We were still fighting sore feet and ankles leaving Tehachapi, but nevertheless felt up to the 5-day, 90-mile stretch to Walker Pass. We made decent time the first few days, hiking through more cold, rainy weather. I’m finally starting to feel a bit more confidence in my ability to hike through whatever the weather throws at us, which feels very empowering. Like I am, and we are, getting comfortable with discomfort, secure in the knowledge that with a bit of perseverance, we can handle the upcoming surprises the trail has in store for us.


The most notable thing pabout this stretch, so we thought, was that we may have to carry a full 2 days’ worth of water though a particularly dry 35 miles of it. Water is the densest and heaviest thing we carry, and the prospect of carrying 2 days’ worth of it, on top of everything else we usually carry, was daunting. We heard there may be a stocked water cache about 20 miles into the 35, at a dirt road crossing. That wasn’t all too confidence-inspiring, so we hoped for the best, but planned for the worst, and were carrying a lot of water.

We approached the location of the cache mid morning, and for the previous couple hours of hiking I had been mentally preparing myself for the cache to be empty, and us needing to ration water for the rest of the day. Imagine my surprise when we arrived at the dirt road to find cars, pop up awnings, tables, and 4 previous-year thruhikers making brunch for everyone. As I walked up, smiling, already unbuckling and tossing my pack onto the ground, they asked if I would like a pancake, scrambled eggs, and a mimosa.
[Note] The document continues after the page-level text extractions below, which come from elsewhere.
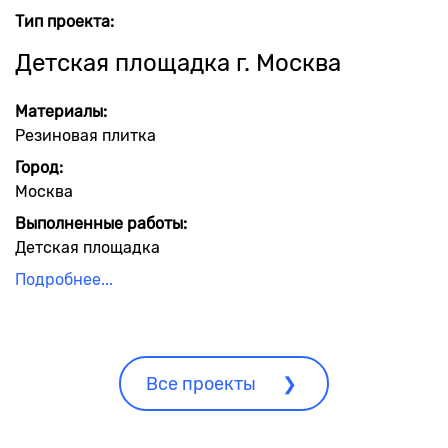
Тип проекта:
Детская площадка г. Москва
Материалы:
Резиновая плитка
Город:
Москва
Выполненные работы:
Детская площадка
Подробнее...
Все проекты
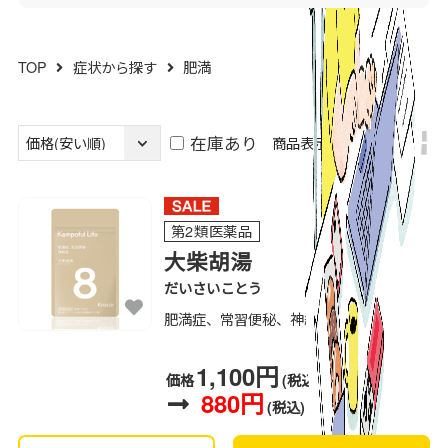
TOP
症状から探す
肥満
在庫あり
商品表示方法：
第2類医薬品
大柴胡湯
だいさいことう
肥満症、常習便秘、神経症
1,100円
価格
(税込)
880円
(税込)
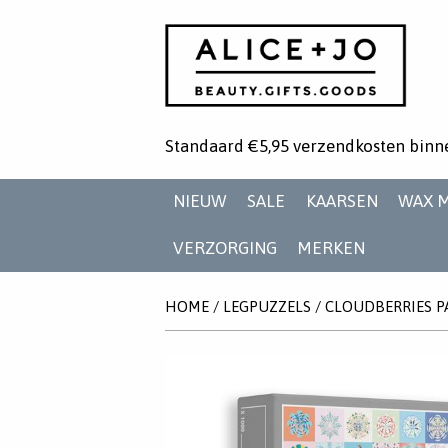
Standaard €5,95 verzendkosten binn
NIEUW
SALE
KAARSEN
WAX 
VERZORGING
MERKEN
HOME
/
LEGPUZZELS
/
CLOUDBERRIES P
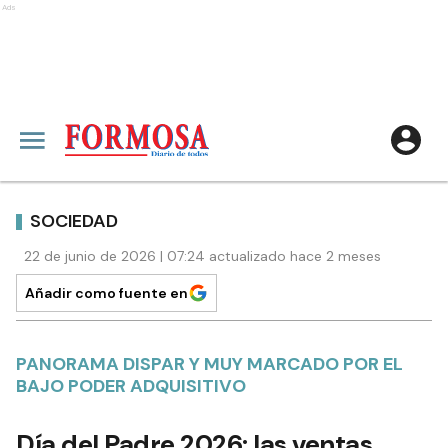
Ads
SOCIEDAD
22 de junio de 2026 | 07:24 actualizado hace 2 meses
Añadir como fuente en
PANORAMA DISPAR Y MUY MARCADO POR EL
BAJO PODER ADQUISITIVO
Día del Padre 2026: las ventas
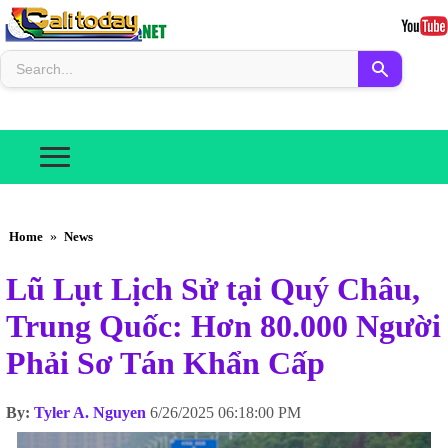
Home
»
News
Lũ Lụt Lịch Sử tại Quý Châu,
Trung Quốc: Hơn 80.000 Người
Phải Sơ Tán Khẩn Cấp
By:
Tyler A. Nguyen
6/26/2025 06:18:00 PM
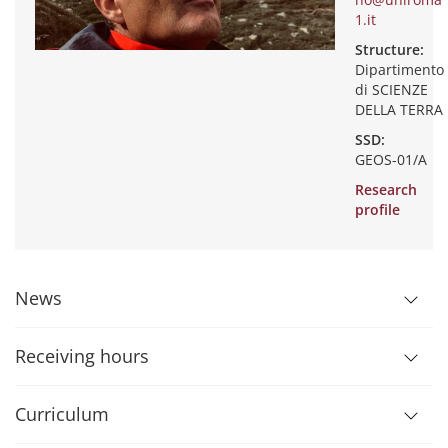
1.it
Structure:
Dipartimento
di SCIENZE
DELLA TERRA
SSD:
GEOS-01/A
Research
profile
News
Receiving hours
Curriculum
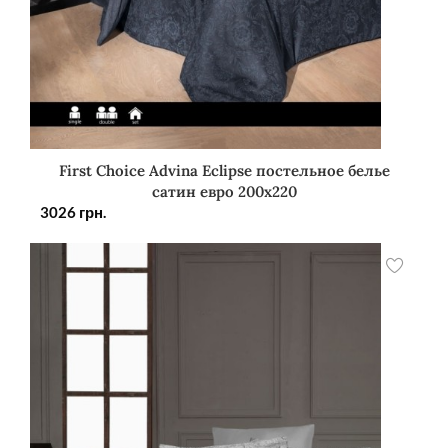
First Choice Advina Eclipse постельное белье
сатин евро 200х220
3026
грн.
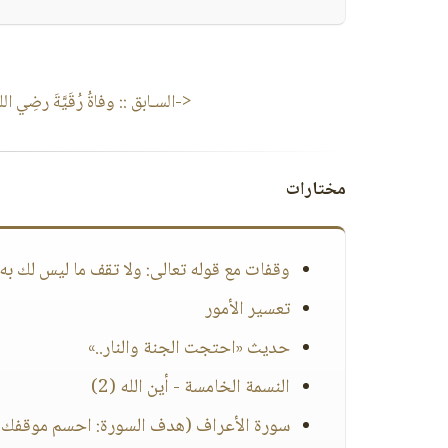
<-السـابق ::
وفاةُ رُقَيَّةَ رضِي ال
مختارات
وقفات مع قوله تعالى: ولا تقف ما ليس لك به
تعسير الأمور
حديث «احتجت الجنة والنار..»
النسمة الخامسة - أين الله (2)
سورة الأعراف (هدف السورة: احسم موقفك ول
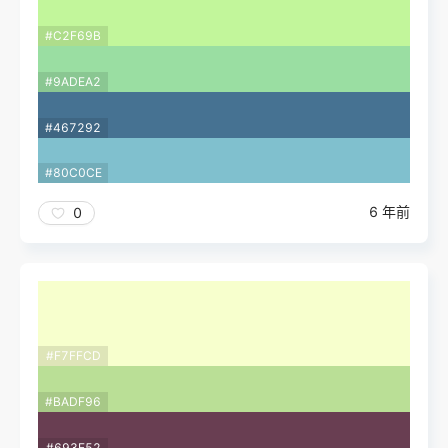
#C2F69B
#9ADEA2
#467292
#80C0CE
6 年前
0
#F7FFCD
#BADF96
#693E52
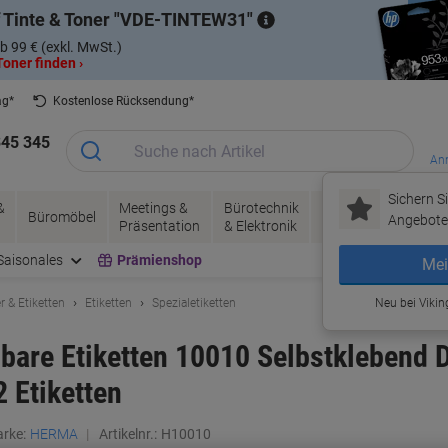
 Tinte & Toner
VDE-TINTEW31
b 99 € (exkl. MwSt.)
oner finden ›
ag*
Kostenlose Rücksendung*
345 345
Anm
Sichern Si
&
Meetings &
Bürotechnik
Tinte &
Papier, V
Büromöbel
Angebote 
Präsentation
& Elektronik
Toner
& Pakete
Saisonales
Prämienshop
Mei
r & Etiketten
Etiketten
Spezialetiketten
Neu bei Vikin
are Etiketten 10010 Selbstklebend D
2 Etiketten
rke:
HERMA
Artikelnr.:
H10010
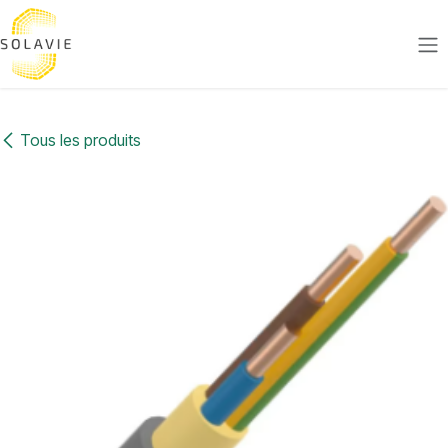
Se rendre au contenu
Tous les produits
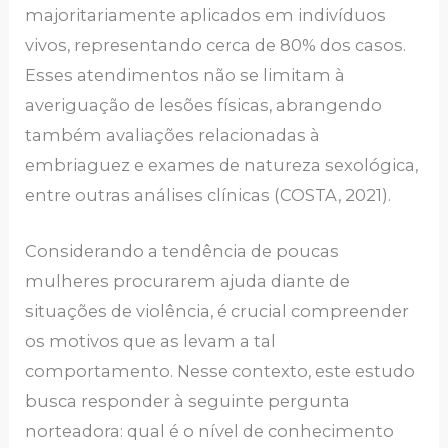
majoritariamente aplicados em indivíduos
vivos, representando cerca de 80% dos casos.
Esses atendimentos não se limitam à
averiguação de lesões físicas, abrangendo
também avaliações relacionadas à
embriaguez e exames de natureza sexológica,
entre outras análises clínicas (COSTA, 2021).
Considerando a tendência de poucas
mulheres procurarem ajuda diante de
situações de violência, é crucial compreender
os motivos que as levam a tal
comportamento. Nesse contexto, este estudo
busca responder à seguinte pergunta
norteadora: qual é o nível de conhecimento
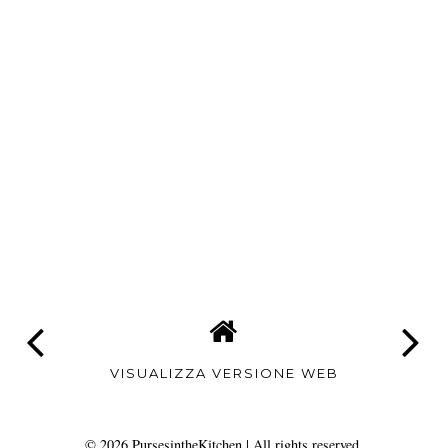
VISUALIZZA VERSIONE WEB
©
2026
PursesintheKitchen
| All rights reserved.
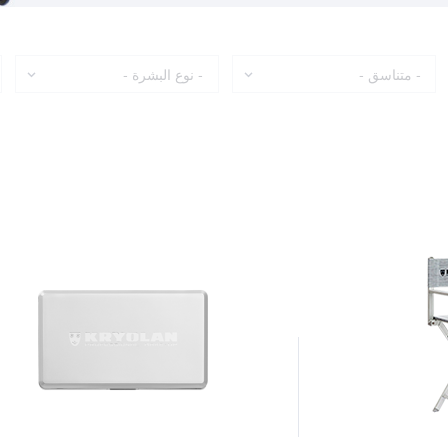
متناسق
نوع البشرة
ت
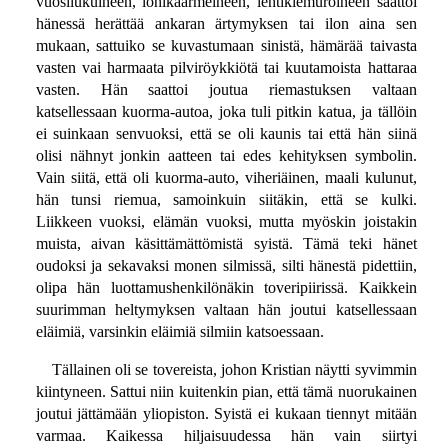
vuosilukuineen, lohikäärmeineen, lehtikiemuroineen saattoi
hänessä herättää ankaran ärtymyksen tai ilon aina sen
mukaan, sattuiko se kuvastumaan sinistä, hämärää taivasta
vasten vai harmaata pilviröykkiötä tai kuutamoista hattaraa
vasten. Hän saattoi joutua riemastuksen valtaan
katsellessaan kuorma-autoa, joka tuli pitkin katua, ja tällöin
ei suinkaan senvuoksi, että se oli kaunis tai että hän siinä
olisi nähnyt jonkin aatteen tai edes kehityksen symbolin.
Vain siitä, että oli kuorma-auto, viheriäinen, maali kulunut,
hän tunsi riemua, samoinkuin siitäkin, että se kulki.
Liikkeen vuoksi, elämän vuoksi, mutta myöskin joistakin
muista, aivan käsittämättömistä syistä. Tämä teki hänet
oudoksi ja sekavaksi monen silmissä, silti hänestä pidettiin,
olipa hän luottamushenkilönäkin toveripiirissä. Kaikkein
suurimman heltymyksen valtaan hän joutui katsellessaan
eläimiä, varsinkin eläimiä silmiin katsoessaan.
Tällainen oli se tovereista, johon Kristian näytti syvimmin
kiintyneen. Sattui niin kuitenkin pian, että tämä nuorukainen
joutui jättämään yliopiston. Syistä ei kukaan tiennyt mitään
varmaa. Kaikessa hiljaisuudessa hän vain siirtyi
Yes, we had mimosas! It was such a wonderful surprise brunch in the desert. They even took custom pancake orders, and put peanut M&M’s in mine.


That brings us to Ridgecrest, where we’re planning the next big phase of this adventure, and our imminent escape from the California desert. We’re very ready to do some hiking in a new biome!

Happy trails and until next time,



as an aside, the Los Angeles Aquaduct has a fascinating story, and played a somewhat pivotal role in the history and growth of Los Angeles. Political intrigue abounds!